In 2011, Secretary of Defense Robert Gates made an official trip to China that was a major milestone for the Obama administration’s outreach effort in Asia. It was a milestone for Beijing too, just not a diplomatic one. It ended up as a backdrop for China to show off its 21st-century military prowess with the People’s Liberation Army unveiling a new warplane designed to go head to head with America’s best fighters.
It is hard to upstage a visit from the Pentagon’s top official, but China succeeded because the demonstration tapped into the vein of American insecurity about the control of the Pacific Ocean.
As President Obama and Chinese president Xi Jinping get together this weekend in California for a much anticipated summit, the two men were expected to have a tough exchange over the future of another economically critical and formidable expanse of territory: cyberspace.
In confronting President Xi over Chinese hacking of defense targets, President Obama was no doubt prepared to use the moral high ground staked out by the U.S. His case was buttressed by recently leaked reports that laid bare the dozens of frontline American weapons programs and technologies penetrated by Chinese cyberspies.
Then came revelations this week in the Guardian and the Washington Post that revealed the extent of U.S. government surveillance of Internet activities around the world.

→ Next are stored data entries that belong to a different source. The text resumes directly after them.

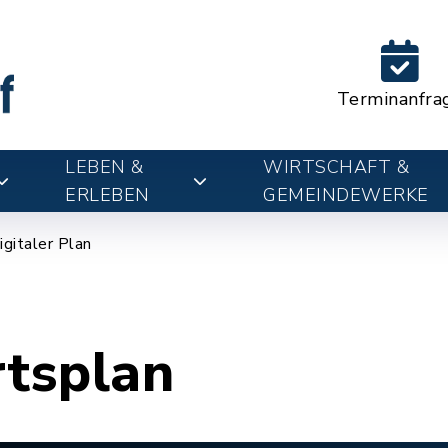
Terminanfra
LEBEN &
WIRTSCHAFT &
ERLEBEN
GEMEINDEWERKE
igitaler Plan
rtsplan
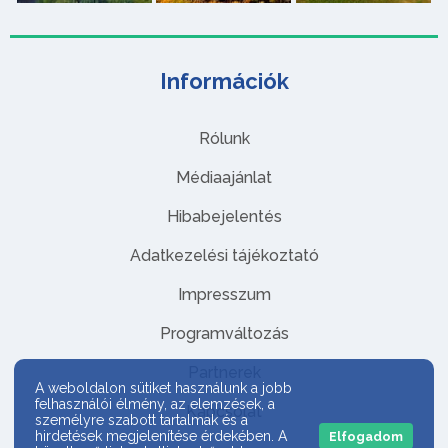
Információk
Rólunk
Médiaajánlat
Hibabejelentés
Adatkezelési tájékoztató
Impresszum
Programváltozás
Partnerek
A weboldalon sütiket használunk a jobb
felhasználói élmény, az elemzések, a
Kapcsolat
személyre szabott tartalmak és a
hirdetések megjelenítése érdekében. A
Elfogadom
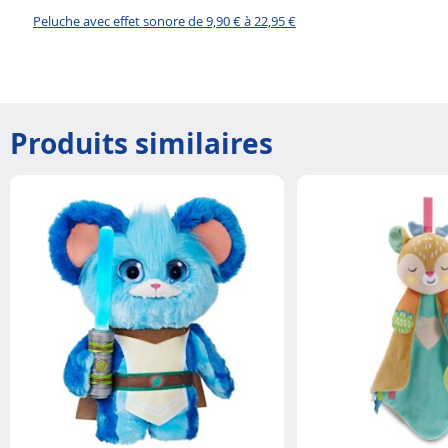
Peluche avec effet sonore de 9,90 € à 22,95 €
Produits similaires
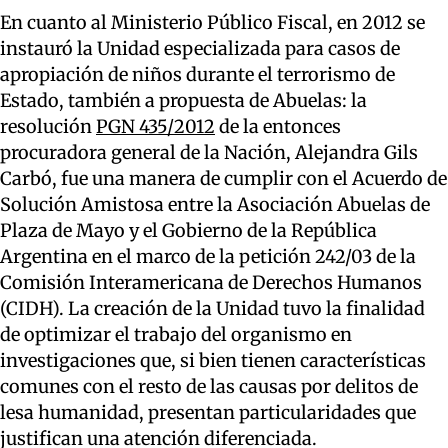
En cuanto al Ministerio Público Fiscal, en 2012 se
instauró la Unidad especializada para casos de
apropiación de niños durante el terrorismo de
Estado, también a propuesta de Abuelas: la
resolución
PGN 435/2012
de la entonces
procuradora general de la Nación, Alejandra Gils
Carbó, fue una manera de cumplir con el Acuerdo de
Solución Amistosa entre la Asociación Abuelas de
Plaza de Mayo y el Gobierno de la República
Argentina en el marco de la petición 242/03 de la
Comisión Interamericana de Derechos Humanos
(CIDH). La creación de la Unidad tuvo la finalidad
de optimizar el trabajo del organismo en
investigaciones que, si bien tienen características
comunes con el resto de las causas por delitos de
lesa humanidad, presentan particularidades que
justifican una atención diferenciada.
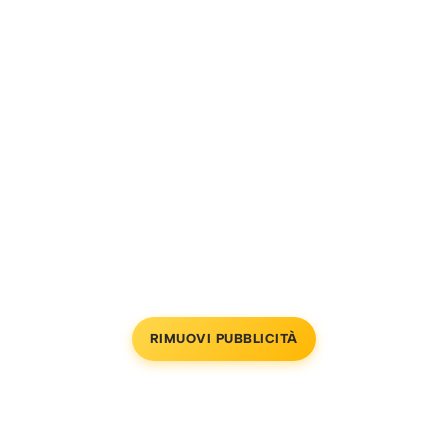
RIMUOVI PUBBLICITÀ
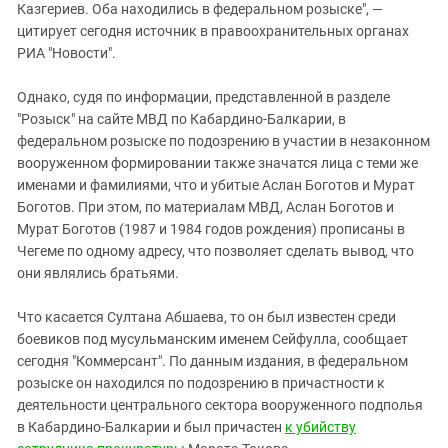
Казгериев. Оба находились в федеральном розыске", —
цитирует сегодня источник в правоохранительных органах
РИА "Новости".
Однако, судя по информации, представленной в разделе
"Розыск" на сайте МВД по Кабардино-Балкарии, в
федеральном розыске по подозрению в участии в незаконном
вооруженном формировании также значатся лица с теми же
именами и фамилиями, что и убитые Аслан Боготов и Мурат
Боготов. При этом, по материалам МВД, Аслан Боготов и
Мурат Боготов (1987 и 1984 годов рождения) прописаны в
Чегеме по одному адресу, что позволяет сделать вывод, что
они являлись братьями.
Что касается Султана Абшаева, то он был известен среди
боевиков под мусульманским именем Сейфулла, сообщает
сегодня "Коммерсант". По данным издания, в федеральном
розыске он находился по подозрению в причастности к
деятельности центрального сектора вооруженного подполья
в Кабардино-Балкарии и был причастен
к убийству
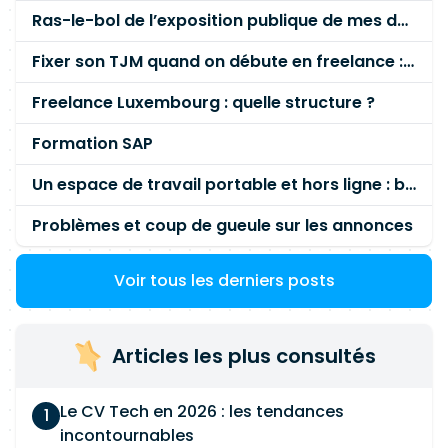
Ras-le-bol de l’exposition publique de mes données personnelles liées à mon entreprise
Fixer son TJM quand on débute en freelance : la méthode mathématique (et pas au feeling) 🛑
Freelance Luxembourg : quelle structure ?
Formation SAP
Un espace de travail portable et hors ligne : besoin réel ou fausse bonne idée ?
Problèmes et coup de gueule sur les annonces
Voir tous les derniers posts
Articles les plus consultés
Le CV Tech en 2026 : les tendances
incontournables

From Skype calls to e-mails to texts, all is apparently fair game through what has been reportedly described as direct access to the servers of leading online service providers and technology giants such as Google and Microsoft, among others.
It is an unprecedented level of government monitoring that may even surprise, or regrettably impress, President Xi. It will certainly be familiar to him as Chinese citizens already live in a world where the wonderful spontaneity of electronic communication carries an undercurrent of potentially devastating liability.

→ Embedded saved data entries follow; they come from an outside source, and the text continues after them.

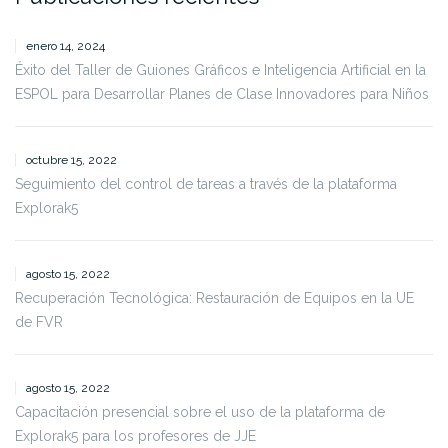
enero 14, 2024
Éxito del Taller de Guiones Gráficos e Inteligencia Artificial en la
ESPOL para Desarrollar Planes de Clase Innovadores para Niños
octubre 15, 2022
Seguimiento del control de tareas a través de la plataforma
Explorak5
agosto 15, 2022
Recuperación Tecnológica: Restauración de Equipos en la UE
de FVR
agosto 15, 2022
Capacitación presencial sobre el uso de la plataforma de
Explorak5 para los profesores de JJE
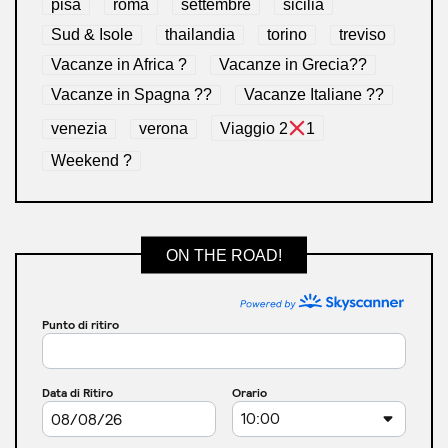
pisa
roma
settembre
sicilia
Sud & Isole
thailandia
torino
treviso
Vacanze in Africa ?
Vacanze in Grecia??
Vacanze in Spagna ??
Vacanze Italiane ??
venezia
verona
Viaggio 2
1
Weekend ?
ON THE ROAD!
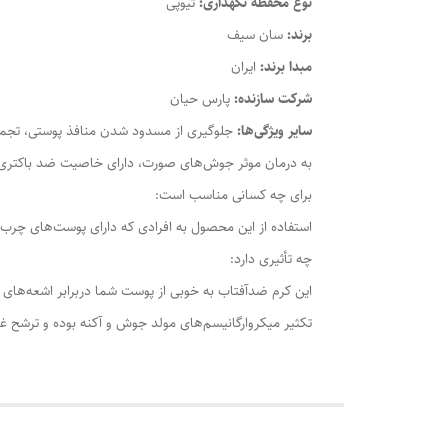
نوع محفظه نگهداری:
تیوپی
برند:
سان سیف
مبدا برند:
ایران
شرکت سازنده:
پارس حیان
سایر ویژگی‌ها:
جلوگیری از مسدود شدن منافذ پوستی، تجمع 
به درمان موثر جوش‌های صورت، دارای خاصیت ضد باکتری و ض
برای چه کسانی مناسب است:
استفاده از این محصول به افرادی که دارای پوست‌های چرب و
چه تأثیری دارد:
این کرم ضدآفتاب به خوبی از پوست شما دربرابر اشعه‌ها
تکثیر میکروارگانیسم‌های مولد جوش و آکنه بوده و ترشح غ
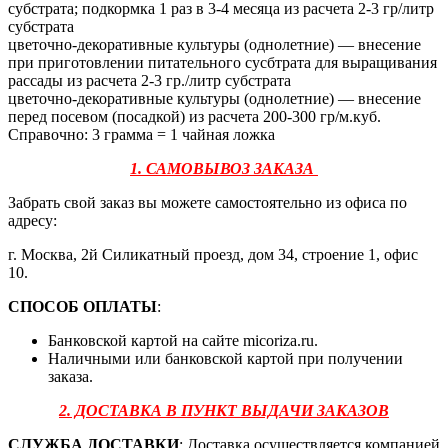
субстрата; подкормка 1 раз в 3-4 месяца из расчета 2-3 гр/литр
субстрата
цветочно-декоративные культуры (однолетние) — внесение
при приготовлении питательного сусбтрата для выращивания
рассады из расчета 2-3 гр./литр субстрата
цветочно-декоративные культуры (однолетние) — внесение
перед посевом (посадкой) из расчета 200-300 гр/м.куб.
Справочно: 3 грамма = 1 чайная ложка
1. САМОВЫВОЗ ЗАКАЗА
Забрать свой заказ вы можете самостоятельно из офиса по
адресу:
г. Москва, 2й Силикатный проезд, дом 34, строение 1, офис
10.
СПОСОБ ОПЛАТЫ
:
Банковской картой на сайте micoriza.ru.
Наличными или банковской картой при получении
заказа.
2. ДОСТАВКА В ПУНКТ ВЫДАЧИ ЗАКАЗОВ
СЛУЖБА ДОСТАВКИ
: Доставка осуществляется компанией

For Americans it is a disappointing coda to a decade of wartime. America’s defense and intelligence bureaucracy, which began to drown in data during the 1990s, is so big that simply collecting more information is an operational and organizational goal in and of itself.
If there is anything positive to glean from this revelation, it is that it offers President Obama queasy common ground with President Xi. China’s extensive domestic surveillance and Internet monitoring is a frequent friction point over how it treats its citizens
Beijing’s belief in a stable and secure China is so strong that it will go to any length to keep the nation prosperous and intact. This goal is not unreasonable for a world power. How it is achieved is what differentiates a repressive society from a free one. That is evident in China’s domestic surveillance efforts, which it does not try to veil from anyone.
It is also visible in its abiding hunger to create a superpower’s military capable of the high-tech warfare the U.S. has practiced for more than twenty years. By any means necessary China will get there and stealing secrets is a quick way to fill in technological gaps. China is shifting from leaning on Russian weapons imports to producing its own systems, as the J-20 has shown.
So far a carrot-and-stick approach over critical national security issues such as Internet freedom or cybersecurity has not worked to get China’s leaders to hew to the rules America wants followed. On one hand, Washington decries China’s cyberspying on the Pentagon and threatens unspecific consequences. At the same time, the U.S. military seeks friendlier terms with the PLA and senior officials go out of their way to sell the idea that Air-Sea Battle Doctrine is not aimed at China. All the while, China continues to ignore international law and play fast and loose with the developed norms of Internet security, no matter what the White House has said.
Whether this conclave is successful in getting China’s top leadership to change depends on Washington doing a better job of seeing Beijing’s ambitions from a Chinese perspective. Perhaps it will be a success after all. The past week’s revelations may not overshadow President Xi’s historic visit. But they ought to give President Obama some needed perspective on Beijing’s worldview.